● The problem
Each record should be copied exactly, and none of them omitted.

───── Data ─────

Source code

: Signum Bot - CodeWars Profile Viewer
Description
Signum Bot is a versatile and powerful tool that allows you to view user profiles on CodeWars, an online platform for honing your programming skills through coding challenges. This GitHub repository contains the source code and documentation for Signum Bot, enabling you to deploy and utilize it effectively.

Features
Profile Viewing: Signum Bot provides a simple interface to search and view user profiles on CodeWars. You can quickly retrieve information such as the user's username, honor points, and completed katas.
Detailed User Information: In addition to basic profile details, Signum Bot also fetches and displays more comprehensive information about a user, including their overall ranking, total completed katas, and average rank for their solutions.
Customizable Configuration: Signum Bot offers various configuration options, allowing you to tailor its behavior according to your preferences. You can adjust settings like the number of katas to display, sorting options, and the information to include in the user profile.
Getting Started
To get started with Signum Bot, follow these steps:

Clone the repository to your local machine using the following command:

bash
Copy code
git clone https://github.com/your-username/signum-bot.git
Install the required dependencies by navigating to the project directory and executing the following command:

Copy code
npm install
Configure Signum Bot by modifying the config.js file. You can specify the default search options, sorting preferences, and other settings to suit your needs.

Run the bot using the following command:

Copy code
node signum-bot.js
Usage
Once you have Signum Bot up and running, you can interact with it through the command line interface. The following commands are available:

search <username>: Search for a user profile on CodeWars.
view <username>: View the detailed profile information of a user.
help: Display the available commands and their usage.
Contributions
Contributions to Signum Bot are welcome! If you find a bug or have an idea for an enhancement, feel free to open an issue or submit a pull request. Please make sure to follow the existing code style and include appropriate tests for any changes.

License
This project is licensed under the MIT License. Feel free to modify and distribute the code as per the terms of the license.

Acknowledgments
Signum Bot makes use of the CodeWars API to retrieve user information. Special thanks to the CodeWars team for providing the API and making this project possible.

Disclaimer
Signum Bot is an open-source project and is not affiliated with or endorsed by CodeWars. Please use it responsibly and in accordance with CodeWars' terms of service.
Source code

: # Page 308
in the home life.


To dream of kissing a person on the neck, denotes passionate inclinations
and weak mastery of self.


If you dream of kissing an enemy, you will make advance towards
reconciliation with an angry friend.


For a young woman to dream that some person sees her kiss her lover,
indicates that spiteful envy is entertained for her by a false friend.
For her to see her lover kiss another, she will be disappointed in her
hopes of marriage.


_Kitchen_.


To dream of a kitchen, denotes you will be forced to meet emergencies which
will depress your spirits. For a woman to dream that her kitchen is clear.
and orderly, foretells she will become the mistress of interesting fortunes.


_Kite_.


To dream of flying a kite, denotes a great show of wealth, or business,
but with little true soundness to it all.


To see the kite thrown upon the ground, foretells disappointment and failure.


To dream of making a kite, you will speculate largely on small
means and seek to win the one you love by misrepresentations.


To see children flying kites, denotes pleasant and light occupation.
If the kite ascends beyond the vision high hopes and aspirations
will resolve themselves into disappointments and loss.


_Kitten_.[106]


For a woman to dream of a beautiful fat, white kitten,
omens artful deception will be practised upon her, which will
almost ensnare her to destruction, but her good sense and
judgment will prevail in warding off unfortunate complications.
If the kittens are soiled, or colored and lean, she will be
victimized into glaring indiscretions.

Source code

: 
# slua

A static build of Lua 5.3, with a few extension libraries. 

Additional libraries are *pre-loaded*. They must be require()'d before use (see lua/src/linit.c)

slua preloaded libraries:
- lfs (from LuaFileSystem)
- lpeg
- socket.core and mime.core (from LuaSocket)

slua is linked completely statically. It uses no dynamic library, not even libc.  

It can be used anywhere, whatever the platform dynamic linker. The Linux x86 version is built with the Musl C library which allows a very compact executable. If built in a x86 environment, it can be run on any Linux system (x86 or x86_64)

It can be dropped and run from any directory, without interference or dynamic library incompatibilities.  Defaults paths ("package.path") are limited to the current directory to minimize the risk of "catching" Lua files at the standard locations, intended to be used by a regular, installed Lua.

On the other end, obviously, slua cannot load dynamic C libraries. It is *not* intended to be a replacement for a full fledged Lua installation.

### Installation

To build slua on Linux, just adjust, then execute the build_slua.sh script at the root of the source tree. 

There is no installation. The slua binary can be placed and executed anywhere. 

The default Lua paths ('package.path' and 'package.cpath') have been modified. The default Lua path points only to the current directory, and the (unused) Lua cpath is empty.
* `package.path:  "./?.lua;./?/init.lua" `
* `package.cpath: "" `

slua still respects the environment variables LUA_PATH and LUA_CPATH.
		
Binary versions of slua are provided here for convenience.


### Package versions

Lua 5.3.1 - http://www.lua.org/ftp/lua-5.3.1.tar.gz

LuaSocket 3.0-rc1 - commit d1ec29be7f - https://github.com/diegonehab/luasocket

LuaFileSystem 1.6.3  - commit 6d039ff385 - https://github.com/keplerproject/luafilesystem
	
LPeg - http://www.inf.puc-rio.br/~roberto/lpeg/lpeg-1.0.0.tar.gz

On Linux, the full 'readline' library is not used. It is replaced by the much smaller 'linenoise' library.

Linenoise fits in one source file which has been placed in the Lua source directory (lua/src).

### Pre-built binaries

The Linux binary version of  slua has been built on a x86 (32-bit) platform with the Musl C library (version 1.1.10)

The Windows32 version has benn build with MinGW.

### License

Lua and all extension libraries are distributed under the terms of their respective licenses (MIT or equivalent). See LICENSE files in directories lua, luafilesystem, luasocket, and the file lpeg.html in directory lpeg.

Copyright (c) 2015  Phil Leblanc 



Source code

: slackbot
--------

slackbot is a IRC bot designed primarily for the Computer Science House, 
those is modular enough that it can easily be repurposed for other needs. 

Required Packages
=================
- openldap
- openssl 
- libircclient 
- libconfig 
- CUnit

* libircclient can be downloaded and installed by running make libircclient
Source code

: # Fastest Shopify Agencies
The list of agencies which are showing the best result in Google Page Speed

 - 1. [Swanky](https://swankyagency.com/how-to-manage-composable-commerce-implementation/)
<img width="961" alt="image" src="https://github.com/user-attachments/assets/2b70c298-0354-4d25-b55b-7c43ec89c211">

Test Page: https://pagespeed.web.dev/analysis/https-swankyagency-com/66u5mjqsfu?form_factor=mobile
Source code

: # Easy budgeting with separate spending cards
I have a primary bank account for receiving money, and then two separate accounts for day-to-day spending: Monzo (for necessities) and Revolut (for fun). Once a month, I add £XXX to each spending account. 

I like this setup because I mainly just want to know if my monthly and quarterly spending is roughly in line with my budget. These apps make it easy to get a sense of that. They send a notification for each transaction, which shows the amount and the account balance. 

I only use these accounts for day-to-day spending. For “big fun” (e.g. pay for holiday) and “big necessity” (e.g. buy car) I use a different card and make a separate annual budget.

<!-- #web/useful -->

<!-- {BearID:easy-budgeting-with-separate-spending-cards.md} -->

─────

● Solution for this task
Source code

: Signum Bot - CodeWars Profile Viewer
Description
Signum Bot is a versatile and powerful tool that allows you to view user profiles on CodeWars, an online platform for honing your programming skills through coding challenges. This GitHub repository contains the source code and documentation for Signum Bot, enabling you to deploy and utilize it effectively.

Features
Profile Viewing: Signum Bot provides a simple interface to search and view user profiles on CodeWars. You can quickly retrieve information such as the user's username, honor points, and completed katas.
Detailed User Information: In addition to basic profile details, Signum Bot also fetches and displays more comprehensive information about a user, including their overall ranking, total completed katas, and average rank for their solutions.
Customizable Configuration: Signum Bot offers various configuration options, allowing you to tailor its behavior according to your preferences. You can adjust settings like the number of katas to display, sorting options, and the information to include in the user profile.
Getting Started
To get started with Signum Bot, follow these steps:

Clone the repository to your local machine using the following command:

bash
Copy code
git clone https://github.com/your-username/signum-bot.git
Install the required dependencies by navigating to the project directory and executing the following command:

Copy code
npm install
Configure Signum Bot by modifying the config.js file. You can specify the default search options, sorting preferences, and other settings to suit your needs.

Run the bot using the following command:

Copy code
node signum-bot.js
Usage
Once you have Signum Bot up and running, you can interact with it through the command line interface. The following commands are available:

search <username>: Search for a user profile on CodeWars.
view <username>: View the detailed profile information of a user.
help: Display the available commands and their usage.
Contributions
Contributions to Signum Bot are welcome! If you find a bug or have an idea for an enhancement, feel free to open an issue or submit a pull request. Please make sure to follow the existing code style and include appropriate tests for any changes.

License
This project is licensed under the MIT License. Feel free to modify and distribute the code as per the terms of the license.

Acknowledgments
Signum Bot makes use of the CodeWars API to retrieve user information. Special thanks to the CodeWars team for providing the API and making this project possible.

Disclaimer
Signum Bot is an open-source project and is not affiliated with or endorsed by CodeWars. Please use it responsibly and in accordance with CodeWars' terms of service.
Source code

: # Page 308
in the home life.


To dream of kissing a person on the neck, denotes passionate inclinations
and weak mastery of self.


If you dream of kissing an enemy, you will make advance towards
reconciliation with an angry friend.


For a young woman to dream that some person sees her kiss her lover,
indicates that spiteful envy is entertained for her by a false friend.
For her to see her lover kiss another, she will be disappointed in her
hopes of marriage.


_Kitchen_.


To dream of a kitchen, denotes you will be forced to meet emergencies which
will depress your spirits. For a woman to dream that her kitchen is clear.
and orderly, foretells she will become the mistress of interesting fortunes.


_Kite_.


To dream of flying a kite, denotes a great show of wealth, or business,
but with little true soundness to it all.


To see the kite thrown upon the ground, foretells disappointment and failure.


To dream of making a kite, you will speculate largely on small
means and seek to win the one you love by misrepresentations.


To see children flying kites, denotes pleasant and light occupation.
If the kite ascends beyond the vision high hopes and aspirations
will resolve themselves into disappointments and loss.


_Kitten_.[106]


For a woman to dream of a beautiful fat, white kitten,
omens artful deception will be practised upon her, which will
almost ensnare her to destruction, but her good sense and
judgment will prevail in warding off unfortunate complications.
If the kittens are soiled, or colored and lean, she will be
victimized into glaring indiscretions.

Source code

: 
# slua

A static build of Lua 5.3, with a few extension libraries. 

Additional libraries are *pre-loaded*. They must be require()'d before use (see lua/src/linit.c)

slua preloaded libraries:
- lfs (from LuaFileSystem)
- lpeg
- socket.core and mime.core (from LuaSocket)

slua is linked completely statically. It uses no dynamic library, not even libc.  

It can be used anywhere, whatever the platform dynamic linker. The Linux x86 version is built with the Musl C library which allows a very compact executable. If built in a x86 environment, it can be run on any Linux system (x86 or x86_64)

It can be dropped and run from any directory, without interference or dynamic library incompatibilities.  Defaults paths ("package.path") are limited to the current directory to minimize the risk of "catching" Lua files at the standard locations, intended to be used by a regular, installed Lua.

On the other end, obviously, slua cannot load dynamic C libraries. It is *not* intended to be a replacement for a full fledged Lua installation.

### Installation

To build slua on Linux, just adjust, then execute the build_slua.sh script at the root of the source tree. 

There is no installation. The slua binary can be placed and executed anywhere. 

The default Lua paths ('package.path' and 'package.cpath') have been modified. The default Lua path points only to the current directory, and the (unused) Lua cpath is empty.
* `package.path:  "./?.lua;./?/init.lua" `
* `package.cpath: "" `

slua still respects the environment variables LUA_PATH and LUA_CPATH.
		
Binary versions of slua are provided here for convenience.


### Package versions

Lua 5.3.1 - http://www.lua.org/ftp/lua-5.3.1.tar.gz

LuaSocket 3.0-rc1 - commit d1ec29be7f - https://github.com/diegonehab/luasocket

LuaFileSystem 1.6.3  - commit 6d039ff385 - https://github.com/keplerproject/luafilesystem
	
LPeg - http://www.inf.puc-rio.br/~roberto/lpeg/lpeg-1.0.0.tar.gz

On Linux, the full 'readline' library is not used. It is replaced by the much smaller 'linenoise' library.

Linenoise fits in one source file which has been placed in the Lua source directory (lua/src).

### Pre-built binaries

The Linux binary version of  slua has been built on a x86 (32-bit) platform with the Musl C library (version 1.1.10)

The Windows32 version has benn build with MinGW.

### License

Lua and all extension libraries are distributed under the terms of their respective licenses (MIT or equivalent). See LICENSE files in directories lua, luafilesystem, luasocket, and the file lpeg.html in directory lpeg.

Copyright (c) 2015  Phil Leblanc 



Source code

: slackbot
--------

slackbot is a IRC bot designed primarily for the Computer Science House, 
those is modular enough that it can easily be repurposed for other needs. 

Required Packages
=================
- openldap
- openssl 
- libircclient 
- libconfig 
- CUnit

* libircclient can be downloaded and installed by running make libircclient
Source code

: # Fastest Shopify Agencies
The list of agencies which are showing the best result in Google Page Speed

 - 1. [Swanky](https://swankyagency.com/how-to-manage-composable-commerce-implementation/)
<img width="961" alt="image" src="https://github.com/user-attachments/assets/2b70c298-0354-4d25-b55b-7c43ec89c211">

Test Page: https://pagespeed.web.dev/analysis/https-swankyagency-com/66u5mjqsfu?form_factor=mobile
Source code

: # Easy budgeting with separate spending cards
I have a primary bank account for receiving money, and then two separate accounts for day-to-day spending: Monzo (for necessities) and Revolut (for fun). Once a month, I add £XXX to each spending account. 

I like this setup because I mainly just want to know if my monthly and quarterly spending is roughly in line with my budget. These apps make it easy to get a sense of that. They send a notification for each transaction, which shows the amount and the account balance. 

I only use these accounts for day-to-day spending. For “big fun” (e.g. pay for holiday) and “big necessity” (e.g. buy car) I use a different card and make a separate annual budget.

<!-- #web/useful -->

<!-- {BearID:easy-budgeting-with-separate-spending-cards.md} -->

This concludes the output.